Chroniques

Au Maroc, les pratiques ancestrales ont la peau dure

Jalil Bennani
Jalil Bennani

Par Jalil Bennani, psychiatre et psychanalyste

Les pratiques ancestrales ont la peau dure. Ni les accusations, ni les échecs, ni même la religion n’ont eu raison de leur persistance. Une femme (ou un homme) voulant garder son compagnon recourt à des sorciers faisant usage de la magie, à des charlatans pour tenter d’envoûter son ami, fiancé ou conjoint. Les procédés sont multiples : utilisation de photos, vêtements, sperme, urines… Les faiseurs de sorts ne reculent devant rien et rivalisent en procédés extravagants avec plus ou moins d’ingéniosité face à des personnes incrédules.

La magie appartient au registre du désir, comme l’ont relevé les anthropologues. Désir de posséder, de s’approprier l’autre, mais aussi désir de détruire, selon qu’on s’adresse à l’être aimé ou à la personne haïe. Surréaliste, irrationnelle et pourtant non dépourvue de logique, de rationalité propre. Le sorcier s’appuie sur le désir pour le transformer en une matérialité, et inversement il utilise des éléments matériels pour induire des états psychiques. Un aliment, un produit, un animal ou même un objet peuvent être utlisés pour faire croire, tel un tour d’illusionniste, que des matières malsaines sont extraites du corps. Des produits peuvent être ingérés, à l’insu de la victime, en produisant inévitablement des effets.

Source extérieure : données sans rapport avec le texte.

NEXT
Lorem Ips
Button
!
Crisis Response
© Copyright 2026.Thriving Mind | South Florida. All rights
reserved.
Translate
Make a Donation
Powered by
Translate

La liste serait longue. De nombreux facteurs se conjuguent pour perpétuer ces pratiques. L’ignorance certes, l’inculture, l’indigence de l’esprit. Une forme de naïveté aussi : celle qui s’apparente à l’enfance car à cette période de la vie, la pensée magique fonctionne pleinement. Mais que l’on ne s’y trompe pas. La croyance en la magie n’affecte pas que les couches populaires. On trouve de riches faiseurs de sort et leurs adeptes dans les classes sociales aisées.

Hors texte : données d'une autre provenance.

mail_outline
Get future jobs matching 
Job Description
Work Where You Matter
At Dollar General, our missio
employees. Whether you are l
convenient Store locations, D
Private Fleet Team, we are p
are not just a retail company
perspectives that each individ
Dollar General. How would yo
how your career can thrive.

Une certaine homogénéisation des conduites, une standardisation des modes de vie, liées à la conjoncture mondiale engendrent un développement des particularismes et des revendications identitaires. Toute non réponse de notre modernité face aux douleurs, déchirements, conflits et frustrations, nombreuses aujourd’hui dans notre société (on le voit bien chez les jeunes) peut concourir à un recours aux pratiques ancestrales. La science, on le sait, n’a pas réponse à tout. Certes la parole se délie, les critiques sociales sont nombreuses, mais les modes d’expression relèvent bien plus souvent de défoulements que d’analyses approfondies ou même de simples remises en question des individus : on préfère rechercher des causes externes à soi. Les objets externes viennent remplacer les mots et donner l’illusion de trouver, réparer, résoudre les problèmes.

Les psychiatres, psychologues et psychanalystes sont confrontés à ces questions. Et c’est précisément par les mots, par le travail sur les conduites, la levée des inhibitions et des angoisses qu’ils peuvent concourir, à côté d’autres acteurs sociaux et des décideurs politiques, à faire régresser ces pratiques, tout en reconnaissant leur portée symbolique.